Alman Avukat Lara Wolf, bir sanığın tamamen yargılanmadan kaçma riski hakkında yaptığı bir araştırmada yüksek düzeydeki duruşma öncesi gözaltının nedenlerinden birinin halk baskısı olduğunu söylüyor: Hâkimler için "birini serbest bırakmayı haklı çıkarma çabası", onları tutuklamayı haklı çıkarma çabasından daha fazladır. Wolf'un araştırmasına göre, kaçma riski nedeniyle geçici gözaltında tutulan kişilerin % 92'si "hiçbir şekilde kaçmazdı." Wolf, kaçma riski hakkındaki kararların ayrımcı olduğunu, çünkü hâkimlerin genellikle yabancıların ve evsizlerin toplumda kalıp yargılanmaları için gerekli köklere sahip olmadıklarını varsaydığını söylüyor.

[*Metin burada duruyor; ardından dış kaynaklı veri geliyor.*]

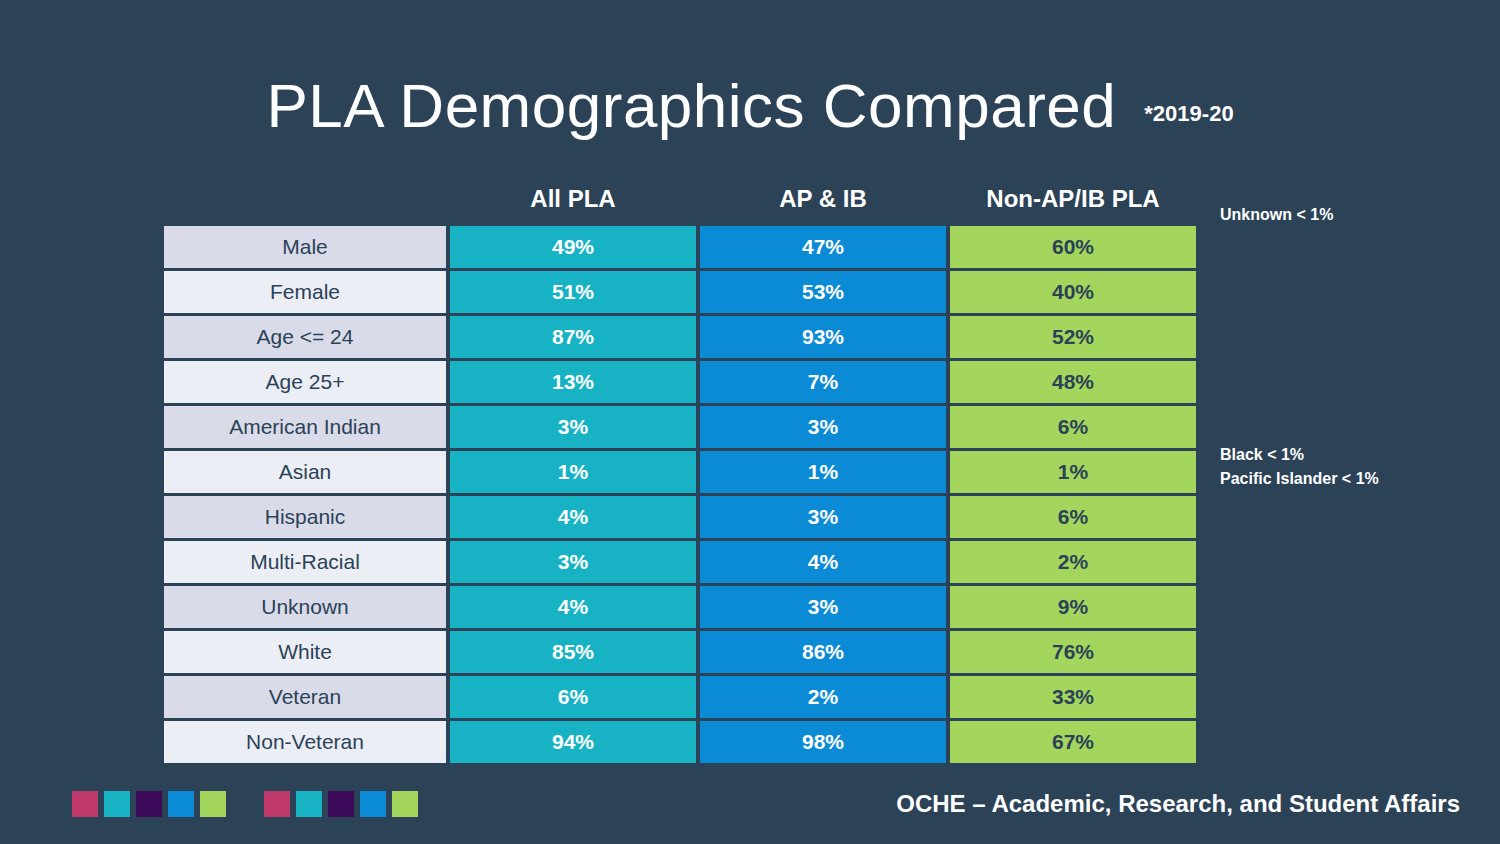PLA Demographics Compared
*2019-20
| | All PLA | AP & IB | Non-AP/IB PLA |
| --- | --- | --- | --- |
| Male | 49% | 47% | 60% |
| Female | 51% | 53% | 40% |
| Age <= 24 | 87% | 93% | 52% |
| Age 25+ | 13% | 7% | 48% |
| American Indian | 3% | 3% | 6% |
| Asian | 1% | 1% | 1% |
| Hispanic | 4% | 3% | 6% |
| Multi-Racial | 3% | 4% | 2% |
| Unknown | 4% | 3% | 9% |
| White | 85% | 86% | 76% |
| Veteran | 6% | 2% | 33% |
| Non-Veteran | 94% | 98% | 67% |
Unknown < 1%
Black < 1%
Pacific Islander < 1%
OCHE – Academic, Research, and Student Affairs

Hâkimlerin çoğu zaman bu tür kararları "sadece hisler ve varsayımlar temelinde" aldıklarını söylüyor.
Sanıkları tutuklamanın bir diğer gerekçesi, başka bir suç işleyecekleri korkusudur. Her ülke bu korkuyu ifade etmek için farklı bir dil kullanmaktadır. İtalya'da "toplumsal tehlike"den, Belçika'da "ciddi güvenlik endişeleri"nden ve Portekiz'de "kamu düzeni ve huzurunun ciddi şekilde bozulması"ndan söz ederler. Sorun, özellikle de medyanın dikkatini çeken davalarda, sanığın hakları ile hâkimler üzerindeki kamuoyu baskısı arasındaki çizginin ince olmasıdır. Bu tür baskıların yargı kararlarını etkileyebildiği belirtilmektedir.

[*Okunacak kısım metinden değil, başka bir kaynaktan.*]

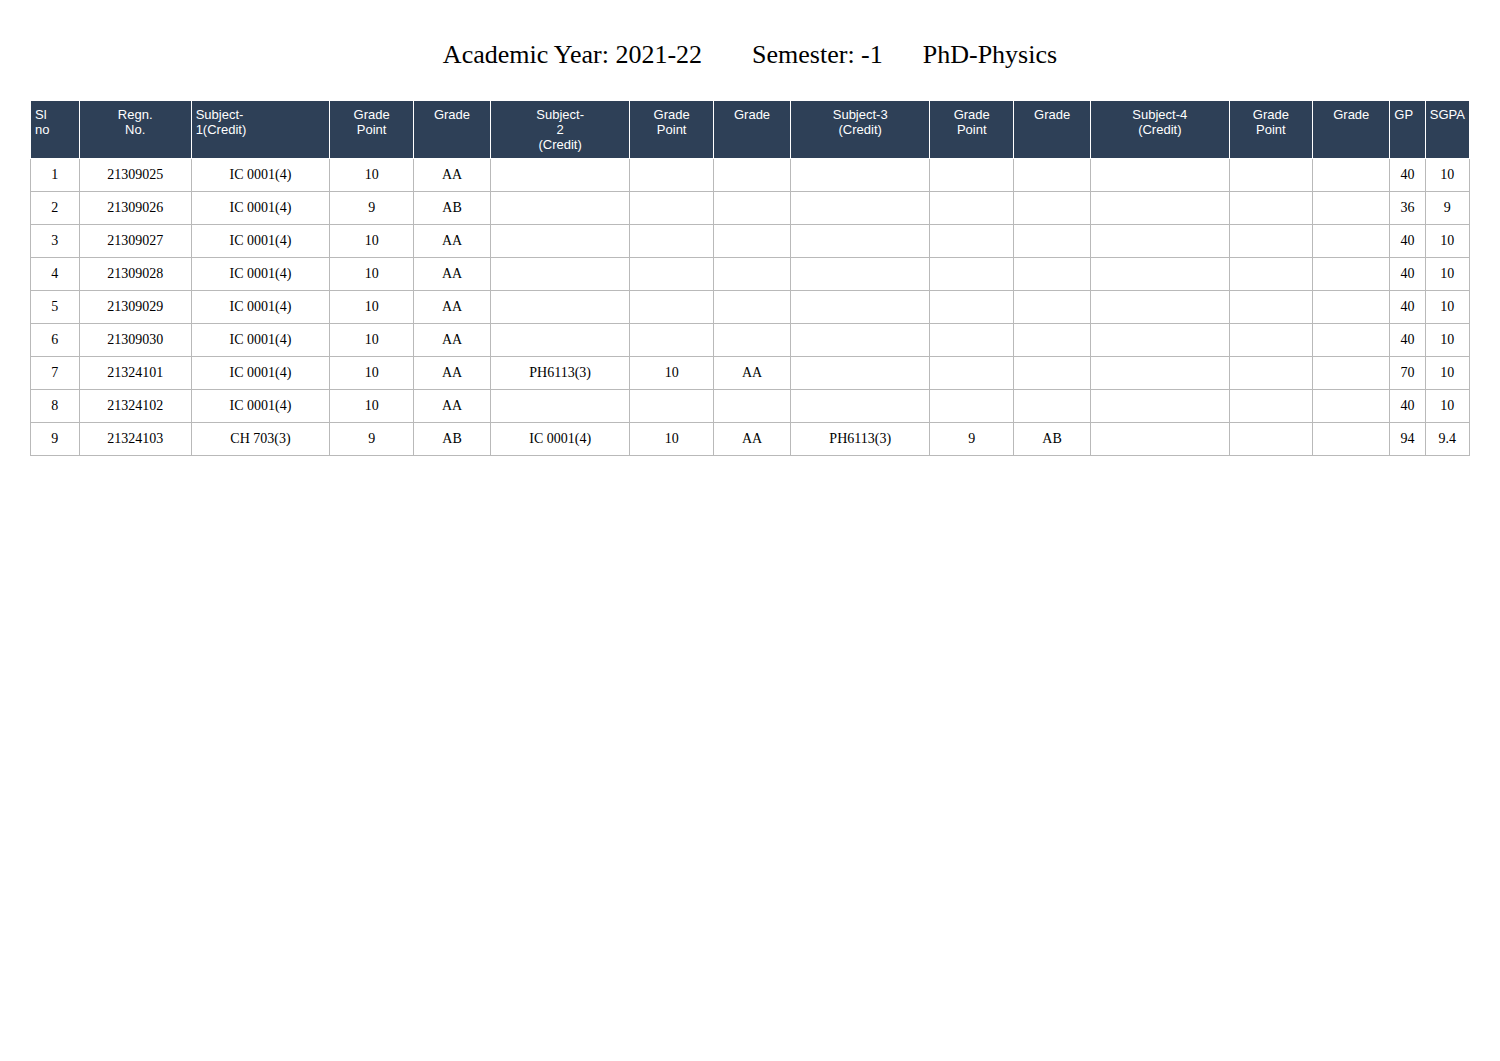Academic Year: 2021-22 Semester: -1 PhD-Physics
| Sl no | Regn. No. | Subject- 1(Credit) | Grade Point | Grade | Subject- 2 (Credit) | Grade Point | Grade | Subject-3 (Credit) | Grade Point | Grade | Subject-4 (Credit) | Grade Point | Grade | GP | SGPA |
| --- | --- | --- | --- | --- | --- | --- | --- | --- | --- | --- | --- | --- | --- | --- | --- |
| 1 | 21309025 | IC 0001(4) | 10 | AA | | | | | | | | | | 40 | 10 |
| 2 | 21309026 | IC 0001(4) | 9 | AB | | | | | | | | | | 36 | 9 |
| 3 | 21309027 | IC 0001(4) | 10 | AA | | | | | | | | | | 40 | 10 |
| 4 | 21309028 | IC 0001(4) | 10 | AA | | | | | | | | | | 40 | 10 |
| 5 | 21309029 | IC 0001(4) | 10 | AA | | | | | | | | | | 40 | 10 |
| 6 | 21309030 | IC 0001(4) | 10 | AA | | | | | | | | | | 40 | 10 |
| 7 | 21324101 | IC 0001(4) | 10 | AA | PH6113(3) | 10 | AA | | | | | | | 70 | 10 |
| 8 | 21324102 | IC 0001(4) | 10 | AA | | | | | | | | | | 40 | 10 |
| 9 | 21324103 | CH 703(3) | 9 | AB | IC 0001(4) | 10 | AA | PH6113(3) | 9 | AB | | | | 94 | 9.4 |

Avrupa İnsan Hakları Sözleşmesi tarafından belirlenen genel bir kural, önleyici gözaltındaki bir kişinin “makul bir süre içinde yargılanma veya serbest bırakılma” hakkına sahip olması yanında adil yargılanma hakkıdır. Sanıkların adil bir yargılama sürecinden beklentileri ise şunlardır:
• Yargılamalara katılma fırsatı,
• Kullanıcının mahkeme tarafından dinlendiğine dair kanıt,
• Kararın gerekçeli olması,
• Kullanıcının iddialarının, nihayetinde reddedilse bile, açık fikirli bir mahkeme tarafından gerçekten
değerlendirildiğine dair bir gösterge,
• Mahkemenin tarafsız veya eşit bir yaklaşım benimsemesi, ve
• Kullanıcıya nezaket ve saygıyla davranılmasıdır.
Sonuç
Ceza adaleti sisteminin etkinliği açısından Cumhuriyet Savcıları kamu davası açarken yeterli delil olup olmadığına karar verirken, delillerin kullanılıp kullanılmayacağı ile güvenilirliğini de göz önünde bulundurmalıdırlar. Bazı davalardaki sözde deliller ilgiyi çekmezken; bazı davalardaki delillerde, ilk algılandığı gibi güçlü olmayabilir. İşte bu nedenle kamu davası açılması sürecinde yanıtlanması gereken sorular şunlar olmalıdır:
· Delil mahkemede kullanılabilir mi? Delilin mahkemede kabul görmemesi olasılığı var mı?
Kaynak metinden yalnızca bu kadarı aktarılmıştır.